Source texts of formatted documents
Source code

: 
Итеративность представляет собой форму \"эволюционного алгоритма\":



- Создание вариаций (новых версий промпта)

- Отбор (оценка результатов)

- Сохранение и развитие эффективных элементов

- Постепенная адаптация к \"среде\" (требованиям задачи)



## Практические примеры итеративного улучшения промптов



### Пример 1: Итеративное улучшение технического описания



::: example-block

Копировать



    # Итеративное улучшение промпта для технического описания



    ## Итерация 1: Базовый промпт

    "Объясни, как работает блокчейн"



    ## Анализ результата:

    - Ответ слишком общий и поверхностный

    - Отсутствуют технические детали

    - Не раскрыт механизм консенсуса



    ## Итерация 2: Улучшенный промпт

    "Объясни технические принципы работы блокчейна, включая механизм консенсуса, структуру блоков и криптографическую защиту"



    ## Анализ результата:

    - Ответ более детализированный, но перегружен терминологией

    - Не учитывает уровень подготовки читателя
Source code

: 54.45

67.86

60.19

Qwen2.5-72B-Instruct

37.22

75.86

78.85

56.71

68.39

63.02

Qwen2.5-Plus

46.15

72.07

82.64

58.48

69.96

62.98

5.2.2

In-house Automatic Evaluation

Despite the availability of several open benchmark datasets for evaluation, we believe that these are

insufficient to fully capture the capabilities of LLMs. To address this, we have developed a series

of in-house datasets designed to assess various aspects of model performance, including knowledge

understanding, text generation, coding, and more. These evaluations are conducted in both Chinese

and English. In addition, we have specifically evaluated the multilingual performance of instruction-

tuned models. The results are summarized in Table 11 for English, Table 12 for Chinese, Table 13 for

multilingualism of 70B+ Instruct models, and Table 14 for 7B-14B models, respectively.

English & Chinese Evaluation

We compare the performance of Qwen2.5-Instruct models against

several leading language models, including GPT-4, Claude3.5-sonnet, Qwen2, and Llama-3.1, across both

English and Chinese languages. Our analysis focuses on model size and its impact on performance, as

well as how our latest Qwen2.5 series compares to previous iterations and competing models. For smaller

> _BRIEF_
The answer should consist solely of the lines from the first line above through the one with "understanding, text generation, coding, and", both included, repeated exactly.

> _RESPONSE_
Source code

: 
Итеративность представляет собой форму \"эволюционного алгоритма\":



- Создание вариаций (новых версий промпта)

- Отбор (оценка результатов)

- Сохранение и развитие эффективных элементов

- Постепенная адаптация к \"среде\" (требованиям задачи)



## Практические примеры итеративного улучшения промптов



### Пример 1: Итеративное улучшение технического описания



::: example-block

Копировать



    # Итеративное улучшение промпта для технического описания



    ## Итерация 1: Базовый промпт

    "Объясни, как работает блокчейн"



    ## Анализ результата:

    - Ответ слишком общий и поверхностный

    - Отсутствуют технические детали

    - Не раскрыт механизм консенсуса



    ## Итерация 2: Улучшенный промпт

    "Объясни технические принципы работы блокчейна, включая механизм консенсуса, структуру блоков и криптографическую защиту"



    ## Анализ результата:

    - Ответ более детализированный, но перегружен терминологией

    - Не учитывает уровень подготовки читателя
Source code

: 54.45

67.86

60.19

Qwen2.5-72B-Instruct

37.22

75.86

78.85

56.71

68.39

63.02

Qwen2.5-Plus

46.15

72.07

82.64

58.48

69.96

62.98

5.2.2

In-house Automatic Evaluation

Despite the availability of several open benchmark datasets for evaluation, we believe that these are

insufficient to fully capture the capabilities of LLMs. To address this, we have developed a series

of in-house datasets designed to assess various aspects of model performance, including knowledge

understanding, text generation, coding, and more. These evaluations are conducted in both Chinese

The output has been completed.